▸ Article
————
THE 'BURBS
(PG, Universal Pictures, 101 mins., theatrical release date: February 17, 1989)
LITTLE MONSTERS
(PG, United Artists, 100 mins., theatrical release date: August 25, 1989)
Rick Ducommun has passed on due to complications from diabetes at age 58 on June 12, 2015. This is the first time I have ever posted a review in tribute to the recently departed, but Ducommun was a familiar face throughout my movie-going childhood. And not just in the bit parts from movies such as Die Hard, Spaceballs, Groundhog Day, and Ghost in the Machine. Ducommun, a Canadian stand-up comic who first came to fame as co-host of Zig Zag, the other popular children's program from the Great White North that wasn't You Can't Do That on Television, proved himself a versatile actor in a number of mainstream projects.
Twice featured on HBO's half-hour live comedy blocks, Ducummon also made headway in the cinemas starting in 1989. Newly thin and imported to Hollywood by Alan Thicke, he appeared in two cult movies with spooky undercurrents.
The first of these black comedies was Joe Dante's The 'Burbs, released in February of that year, which was a minor success at the box office mainly due to the star power of Tom Hanks, fresh off his blockbuster turn in Penny Marshall's Big. The second arrived at the tail end of the summer, Richard Alan Greenberg's Little Monsters, and it fared even worse because of many post-production woes. Specifically, it was another project from the financially-strapped Vestron Pictures, who as I previously mentioned had shipped Bloodhounds of Broadway off to Sony where it, too, was a flop critically and commercially.
Ducommun was the kind of man who could found a skateboard equipment company with his brother Pete, crack a joke about missing gay men on Vaseline jars and then play the good-hearted limo driver in Disney's Blank Check from 1994. From the late 1980s until the mid-1990s, Ducommun was on a considerable roll in his career, but eventually settled down and cemented his career as a bit player. This isn't exactly on the level of Christopher Lee or Betsy Palmer, but I respect Ducommun's comic gifts and screen presence just the same. And it does hit me in the vulnerable area of my youth enough to start me thinking.
————
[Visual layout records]
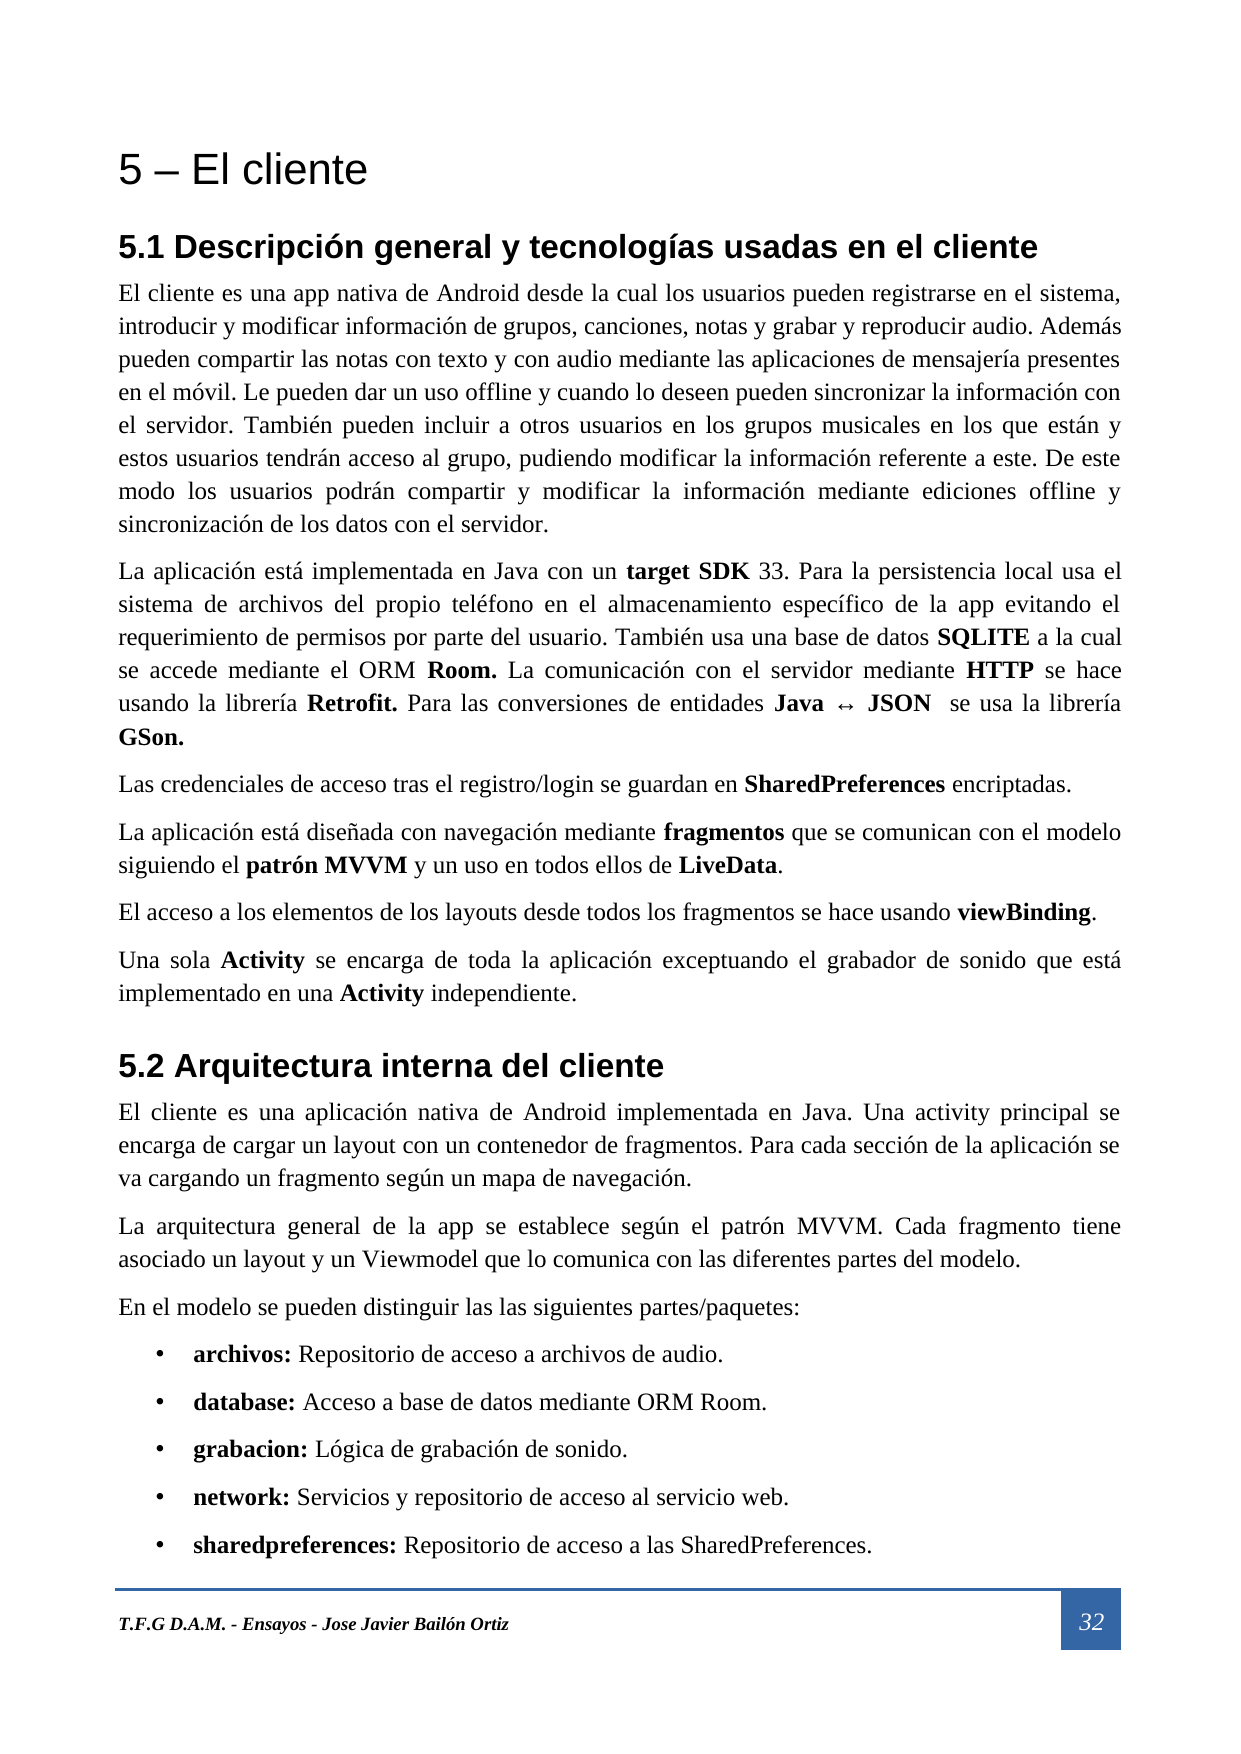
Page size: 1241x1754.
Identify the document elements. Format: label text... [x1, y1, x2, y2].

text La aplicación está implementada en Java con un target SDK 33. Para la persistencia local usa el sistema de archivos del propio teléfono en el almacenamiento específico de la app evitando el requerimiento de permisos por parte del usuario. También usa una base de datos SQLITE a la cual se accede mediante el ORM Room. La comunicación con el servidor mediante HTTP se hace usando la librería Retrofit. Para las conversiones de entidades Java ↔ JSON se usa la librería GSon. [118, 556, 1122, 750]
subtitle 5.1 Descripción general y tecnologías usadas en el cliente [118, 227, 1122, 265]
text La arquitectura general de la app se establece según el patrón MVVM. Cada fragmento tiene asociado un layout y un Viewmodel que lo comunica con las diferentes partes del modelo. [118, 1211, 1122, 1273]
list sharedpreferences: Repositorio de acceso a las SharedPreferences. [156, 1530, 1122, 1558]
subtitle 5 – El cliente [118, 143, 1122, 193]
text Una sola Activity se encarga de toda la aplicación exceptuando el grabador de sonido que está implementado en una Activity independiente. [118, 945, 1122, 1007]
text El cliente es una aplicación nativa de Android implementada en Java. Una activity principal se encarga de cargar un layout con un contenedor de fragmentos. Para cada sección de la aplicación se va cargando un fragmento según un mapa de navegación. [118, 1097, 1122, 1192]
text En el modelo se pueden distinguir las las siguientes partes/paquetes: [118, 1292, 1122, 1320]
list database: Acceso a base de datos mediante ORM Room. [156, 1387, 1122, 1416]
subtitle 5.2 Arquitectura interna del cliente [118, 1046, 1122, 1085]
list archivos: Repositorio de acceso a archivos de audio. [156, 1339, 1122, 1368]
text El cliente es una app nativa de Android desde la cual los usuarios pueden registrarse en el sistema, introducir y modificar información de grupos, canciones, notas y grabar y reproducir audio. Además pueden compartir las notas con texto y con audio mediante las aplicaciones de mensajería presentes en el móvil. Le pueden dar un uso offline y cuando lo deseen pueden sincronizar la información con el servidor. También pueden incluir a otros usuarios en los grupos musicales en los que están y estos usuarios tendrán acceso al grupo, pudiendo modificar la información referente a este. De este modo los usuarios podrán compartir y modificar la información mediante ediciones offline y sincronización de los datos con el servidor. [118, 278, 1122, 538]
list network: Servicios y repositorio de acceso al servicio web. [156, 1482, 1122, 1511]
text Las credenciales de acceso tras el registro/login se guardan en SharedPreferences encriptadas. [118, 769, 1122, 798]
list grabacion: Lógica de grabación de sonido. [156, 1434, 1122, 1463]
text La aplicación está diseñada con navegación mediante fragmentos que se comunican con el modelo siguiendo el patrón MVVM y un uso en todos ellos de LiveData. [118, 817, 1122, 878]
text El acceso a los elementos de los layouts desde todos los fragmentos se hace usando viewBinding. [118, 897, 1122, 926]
————
▸ Stated task 1
Answer these questions using the Rick Ducommun tribute, one answer per line:
(a) At what age did Ducommun die?
(b) Who brought Ducommun to Hollywood?
(c) With whom did Ducommun found a skateboard equipment company?
▸ Stated task 2
In the rows, substitute "Canvas size" for "Page size" across the stretch from the start of the rows through the line containing "Identify the document", and write out that stretch with everything else unchanged, leaving out the pictures.

▸ Written response 1
(a) 58
(b) Alan Thicke
(c) His brother Pete

▸ Written response 2
Canvas size: 1241x1754.
Identify the document elements. Format: label text... [x1, y1, x2, y2].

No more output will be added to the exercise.